Immunosuppression is another independent risk factor for the development of cutaneous keratinocytic malignancies. The widespread use of immunosuppressive drugs for organ transplantation, in cancer therapy, and in the treatment of rheumatologic and other inflammatory diseases has led to a significant increase in the number of immuno-suppressed patients, many of whom develop AKs and cutaneous malignancies. Often such patients have literally hundreds of lesions and cutaneous SCC is often the cause of death in these individuals. Furthermore, in immunosuppressed patients, human papillomavirus infection may be a synergistic factor in the development of AKs and SCC. This relationship does not seem to hold true for immunocompetent patients, however.

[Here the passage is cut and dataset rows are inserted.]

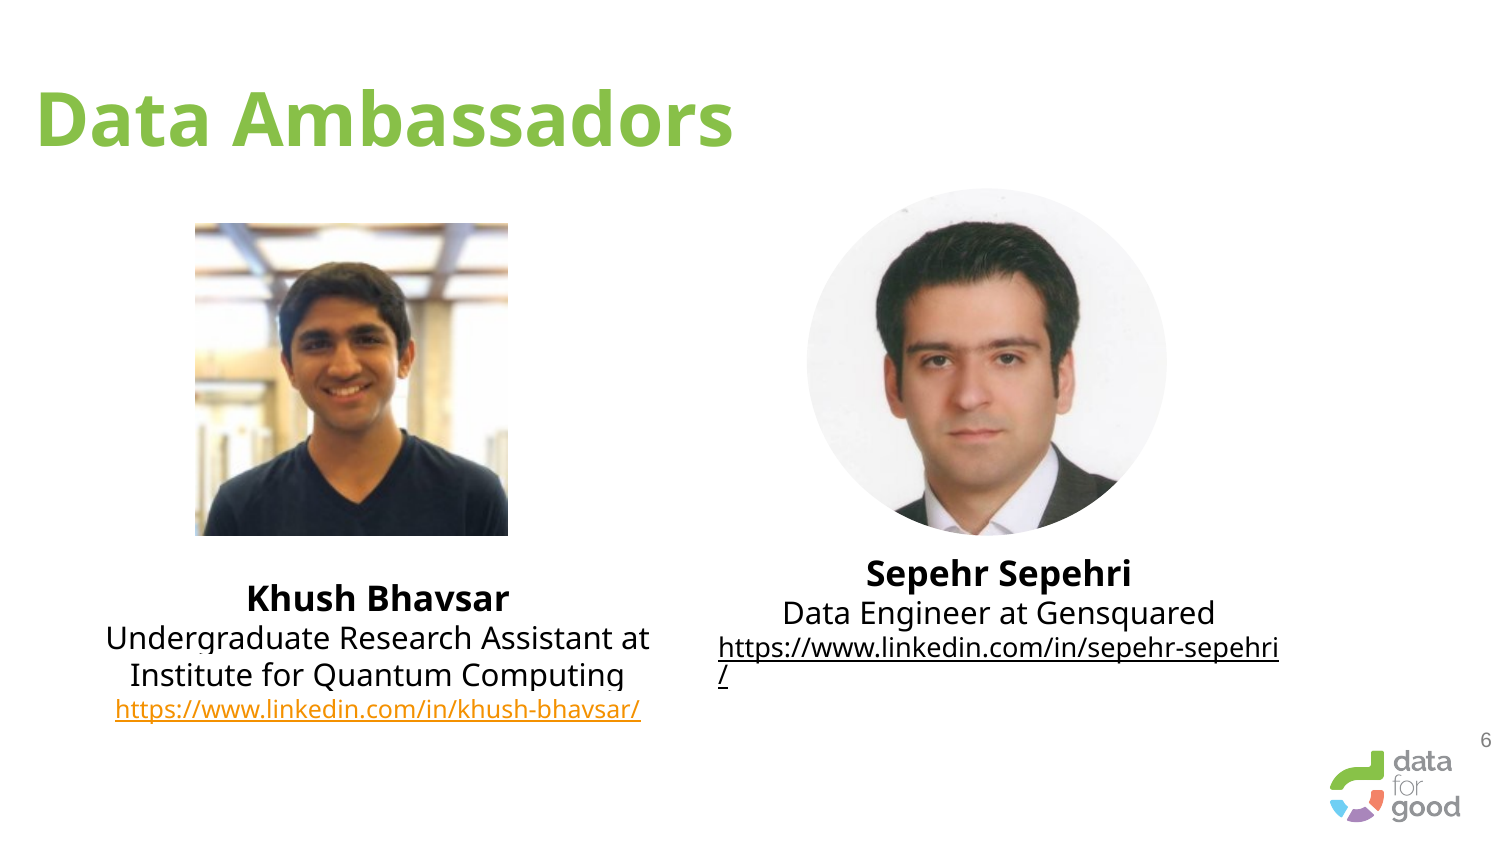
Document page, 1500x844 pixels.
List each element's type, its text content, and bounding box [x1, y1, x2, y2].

text_box Sepehr Sepehri Data Engineer at Gensquared https://www.linkedin.com/in/sepehr-sepehri/ [703, 535, 1296, 772]
text_box Khush Bhavsar Undergraduate Research Assistant at Institute for Quantum Computing https://www.linkedin.com/in/khush-bhavsar/ [81, 560, 675, 797]
title Data Ambassadors [19, 56, 1417, 151]
picture [195, 222, 509, 536]
picture [806, 188, 1168, 536]
slide_number ‹#› [1416, 707, 1500, 772]
picture [1314, 706, 1476, 844]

The incidence of AK increases with age, with less than 10% of people affected in the third decade of life but 80% affected in the sixth decade. Men tend to develop AKs at a younger age but the gender prevalence equalizes in the elderly population. As mentioned above, there is an inverse relationship between latitude and prevalence. For example, in Australia the prevalence of AKs in adults over 40 may be as high as 60%.